Stasiドレスデン事務所 (1953-1989年)
Stasi地方事務所はドレスデンのほか、東ドイツと東ベルリンに14カ所あった。1989年、地方事務所は30の部署と3500人の職員で構成され、圧政的な秘密警察として活動した。下の写真は管内の地図と講堂。展示はドイツ語のみ。
ソ連占領下の政治犯監獄 (1945-1953年)
この監獄に収容された逮捕者には、ナチスの戦争犯罪人のみならず、無実の人々、ソ連体制やソ連占領軍に批判的な人々もいた。囚人はソ連の強制労働所に連れて行かれることもよくあった。現在、監獄は当時の状態のまま残されている。
地下にあるこの監獄に向かって階段を下りて行くと、カビの臭いと重苦しい雰囲気が立ち込めている。前に見た展示よりも、なお一層深刻な状況とわかる。
獄内の様子を示すアート作品、詩と思われる作品、逮捕・拘留された人々の政治的抵抗、囚人の家族と逮捕後の結末に関する説明の展示もある(ドイツ語のみ)。
「黙祷の部屋」ではソビエト軍事裁判で死刑判決を受け、ソ連で処刑された人々が紹介されている。
ソ連占領時代の監獄を見ると、Stasi・ソ連共同監獄はまるで学生寮と思えるほど、明らかに前者のほうが地獄だとわかる。
考察
私が最初にドレスデンに興味を持ったきっかけは、ロシアのプーチン大統領がKGB勤務時代にドレスデンに駐在したからだった。私は世界の政治家の言動に関心があり、どう見てもプーチン氏のほうがバイデン氏やトランプ氏よりもはるかに頭がよさそうに思える。
2023年6月15日付のLos Angeles Timesに彼のドレスデン時代を詳述した記事がある。
記事はこの記念館にも言及しているが、"a museum and memorial to Stasi victims"としか書かれていない。どう見てもソ連占領下の監獄のほうがStasiとの共同運営よりも深刻な状態であり、黙祷の部屋で紹介されているのはソビエト軍事裁判で死刑判決を受けてソ連で処刑された人々である。
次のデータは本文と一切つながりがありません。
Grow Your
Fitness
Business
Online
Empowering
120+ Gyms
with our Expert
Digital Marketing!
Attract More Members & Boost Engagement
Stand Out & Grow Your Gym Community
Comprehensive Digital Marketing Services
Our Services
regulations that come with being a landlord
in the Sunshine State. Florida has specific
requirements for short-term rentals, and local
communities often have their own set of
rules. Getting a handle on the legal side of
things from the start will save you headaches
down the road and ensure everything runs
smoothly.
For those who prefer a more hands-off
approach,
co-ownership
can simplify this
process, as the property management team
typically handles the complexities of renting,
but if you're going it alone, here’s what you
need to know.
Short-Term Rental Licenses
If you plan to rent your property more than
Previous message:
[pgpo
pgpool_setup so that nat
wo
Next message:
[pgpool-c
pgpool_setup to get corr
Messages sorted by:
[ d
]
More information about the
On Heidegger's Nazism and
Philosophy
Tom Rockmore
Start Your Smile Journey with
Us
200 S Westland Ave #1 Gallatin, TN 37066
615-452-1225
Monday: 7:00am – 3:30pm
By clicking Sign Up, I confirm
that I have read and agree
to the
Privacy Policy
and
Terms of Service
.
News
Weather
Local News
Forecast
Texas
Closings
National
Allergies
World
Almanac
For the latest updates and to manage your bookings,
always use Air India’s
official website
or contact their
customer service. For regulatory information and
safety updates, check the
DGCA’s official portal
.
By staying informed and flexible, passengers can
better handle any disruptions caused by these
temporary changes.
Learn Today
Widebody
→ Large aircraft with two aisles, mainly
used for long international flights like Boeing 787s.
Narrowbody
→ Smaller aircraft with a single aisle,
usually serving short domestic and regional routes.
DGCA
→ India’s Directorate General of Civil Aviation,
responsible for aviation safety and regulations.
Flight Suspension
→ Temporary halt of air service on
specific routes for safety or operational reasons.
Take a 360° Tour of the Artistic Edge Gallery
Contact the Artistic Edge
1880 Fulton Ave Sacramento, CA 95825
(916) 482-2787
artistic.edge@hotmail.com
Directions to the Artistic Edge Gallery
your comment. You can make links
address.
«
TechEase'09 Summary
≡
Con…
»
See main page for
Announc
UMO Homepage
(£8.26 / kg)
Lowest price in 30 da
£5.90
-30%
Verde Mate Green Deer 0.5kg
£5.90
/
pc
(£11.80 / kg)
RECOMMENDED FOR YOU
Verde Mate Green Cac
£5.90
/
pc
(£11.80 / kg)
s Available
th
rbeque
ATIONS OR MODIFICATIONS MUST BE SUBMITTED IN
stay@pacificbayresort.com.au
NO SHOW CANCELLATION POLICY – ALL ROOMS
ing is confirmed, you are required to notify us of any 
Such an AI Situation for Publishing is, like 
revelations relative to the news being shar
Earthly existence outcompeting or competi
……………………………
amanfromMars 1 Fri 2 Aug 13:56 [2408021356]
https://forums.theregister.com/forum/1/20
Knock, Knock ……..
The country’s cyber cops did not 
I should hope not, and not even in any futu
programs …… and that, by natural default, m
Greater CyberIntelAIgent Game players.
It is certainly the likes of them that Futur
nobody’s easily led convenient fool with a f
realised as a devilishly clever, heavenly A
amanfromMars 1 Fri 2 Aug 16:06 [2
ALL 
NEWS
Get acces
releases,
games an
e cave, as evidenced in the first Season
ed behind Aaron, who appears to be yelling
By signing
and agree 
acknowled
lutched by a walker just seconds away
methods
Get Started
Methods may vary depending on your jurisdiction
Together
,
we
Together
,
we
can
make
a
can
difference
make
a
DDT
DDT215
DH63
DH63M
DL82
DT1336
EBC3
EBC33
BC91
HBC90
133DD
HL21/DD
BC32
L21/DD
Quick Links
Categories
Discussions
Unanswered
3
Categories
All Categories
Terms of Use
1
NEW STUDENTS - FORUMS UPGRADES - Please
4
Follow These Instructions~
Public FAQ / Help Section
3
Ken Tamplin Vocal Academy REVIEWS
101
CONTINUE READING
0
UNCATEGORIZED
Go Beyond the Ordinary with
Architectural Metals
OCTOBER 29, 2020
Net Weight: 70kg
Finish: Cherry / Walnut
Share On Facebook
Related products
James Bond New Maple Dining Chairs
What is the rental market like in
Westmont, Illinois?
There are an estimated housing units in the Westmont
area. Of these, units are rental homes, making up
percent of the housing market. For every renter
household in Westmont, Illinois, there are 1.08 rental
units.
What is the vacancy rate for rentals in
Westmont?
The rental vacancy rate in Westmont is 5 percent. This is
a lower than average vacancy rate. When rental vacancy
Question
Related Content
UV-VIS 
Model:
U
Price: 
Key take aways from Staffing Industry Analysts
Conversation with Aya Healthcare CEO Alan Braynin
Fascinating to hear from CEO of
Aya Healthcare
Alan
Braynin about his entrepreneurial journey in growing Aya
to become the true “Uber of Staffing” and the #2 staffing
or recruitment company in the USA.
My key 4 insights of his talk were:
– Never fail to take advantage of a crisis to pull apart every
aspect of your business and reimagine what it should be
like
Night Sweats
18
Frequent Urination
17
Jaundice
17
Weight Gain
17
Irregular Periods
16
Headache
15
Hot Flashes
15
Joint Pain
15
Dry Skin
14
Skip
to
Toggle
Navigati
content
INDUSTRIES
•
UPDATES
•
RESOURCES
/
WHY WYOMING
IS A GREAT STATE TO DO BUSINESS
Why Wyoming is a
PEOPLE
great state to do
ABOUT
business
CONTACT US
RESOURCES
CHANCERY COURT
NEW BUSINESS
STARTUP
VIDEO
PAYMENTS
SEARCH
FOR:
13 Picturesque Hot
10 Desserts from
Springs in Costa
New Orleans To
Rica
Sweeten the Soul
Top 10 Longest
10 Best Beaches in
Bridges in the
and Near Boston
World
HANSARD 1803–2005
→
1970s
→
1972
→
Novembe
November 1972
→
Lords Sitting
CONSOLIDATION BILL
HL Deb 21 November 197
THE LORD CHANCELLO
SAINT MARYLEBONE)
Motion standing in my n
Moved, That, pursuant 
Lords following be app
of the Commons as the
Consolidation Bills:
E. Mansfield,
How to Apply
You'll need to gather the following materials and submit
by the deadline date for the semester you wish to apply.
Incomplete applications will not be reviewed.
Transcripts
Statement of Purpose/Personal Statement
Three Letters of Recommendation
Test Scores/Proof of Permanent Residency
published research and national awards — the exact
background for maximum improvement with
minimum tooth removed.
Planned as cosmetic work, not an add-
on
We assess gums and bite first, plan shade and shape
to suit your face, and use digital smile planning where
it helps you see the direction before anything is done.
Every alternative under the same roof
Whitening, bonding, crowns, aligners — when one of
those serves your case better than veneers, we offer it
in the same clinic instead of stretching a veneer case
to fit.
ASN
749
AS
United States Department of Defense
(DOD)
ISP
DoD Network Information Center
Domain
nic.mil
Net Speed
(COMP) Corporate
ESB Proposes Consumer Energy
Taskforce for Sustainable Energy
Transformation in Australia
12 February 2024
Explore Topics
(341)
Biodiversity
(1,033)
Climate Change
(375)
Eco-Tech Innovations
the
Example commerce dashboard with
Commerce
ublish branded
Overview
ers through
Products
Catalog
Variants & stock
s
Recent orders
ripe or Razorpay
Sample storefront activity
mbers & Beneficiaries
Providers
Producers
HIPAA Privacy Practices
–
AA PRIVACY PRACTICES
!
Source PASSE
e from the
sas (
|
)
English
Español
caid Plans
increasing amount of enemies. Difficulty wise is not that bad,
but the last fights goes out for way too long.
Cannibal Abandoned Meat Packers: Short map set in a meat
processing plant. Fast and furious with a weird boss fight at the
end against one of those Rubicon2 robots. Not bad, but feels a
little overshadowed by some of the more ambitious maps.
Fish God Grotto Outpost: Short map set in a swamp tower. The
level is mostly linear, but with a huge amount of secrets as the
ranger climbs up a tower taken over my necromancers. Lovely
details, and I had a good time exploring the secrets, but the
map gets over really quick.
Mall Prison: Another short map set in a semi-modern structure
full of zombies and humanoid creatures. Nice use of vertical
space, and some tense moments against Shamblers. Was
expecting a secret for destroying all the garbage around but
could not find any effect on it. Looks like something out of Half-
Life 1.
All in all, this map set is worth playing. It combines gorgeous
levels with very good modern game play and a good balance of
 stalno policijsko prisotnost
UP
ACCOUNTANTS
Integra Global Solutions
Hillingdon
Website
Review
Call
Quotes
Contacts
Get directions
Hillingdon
それこそが同記念館を"The Bautzner Strasse Memorial in Dresden"と英語表記している大きな理由だろう。にもかかわらず、LA Times記事はそこがすっぽり抜け落ちており、訪れた者としてはかなり違和感がある。
その理由として、米国はソ連とともに連合国としてドイツを占領し、ソ連による人権問題や軍事裁判の結果が、米国の責任問題にも波及する可能性を恐れたからではないだろうか。
いずれにせよ、書物や記事、テレビ番組などは発信者側のバイアスや意図に引きずられて認識を操作される可能性があり、あらためて現地に足を運ぶことの重要性を実感した。
ものすごく重苦しい訪問であり、最後に英語案内書を受付の男性に返却した際に、言葉にできなくても、お互いの表情から伝わる共通した思いを感じた。
それと同時に、これほど苦難に満ちた史実を忠実に残し、占領下の人権侵害に立ち向かった人々を思う場を提供しているドイツという国に対して、あらためて敬意の念を抱いた。
もともとドレスデンは1泊の予定だったが、もっと詳しく気が済むまで探訪してみたくなり5泊6日に延長した。今回の欧州1カ月旅行はコロナ規制や天候、久しぶりの海外旅行で疲れる可能性などを考慮し、現地に着いてから先の予約を入れて行くフレキシブルな形にしていた。
こうして自分の興味を思う存分、追求できるのは一人旅の醍醐味である。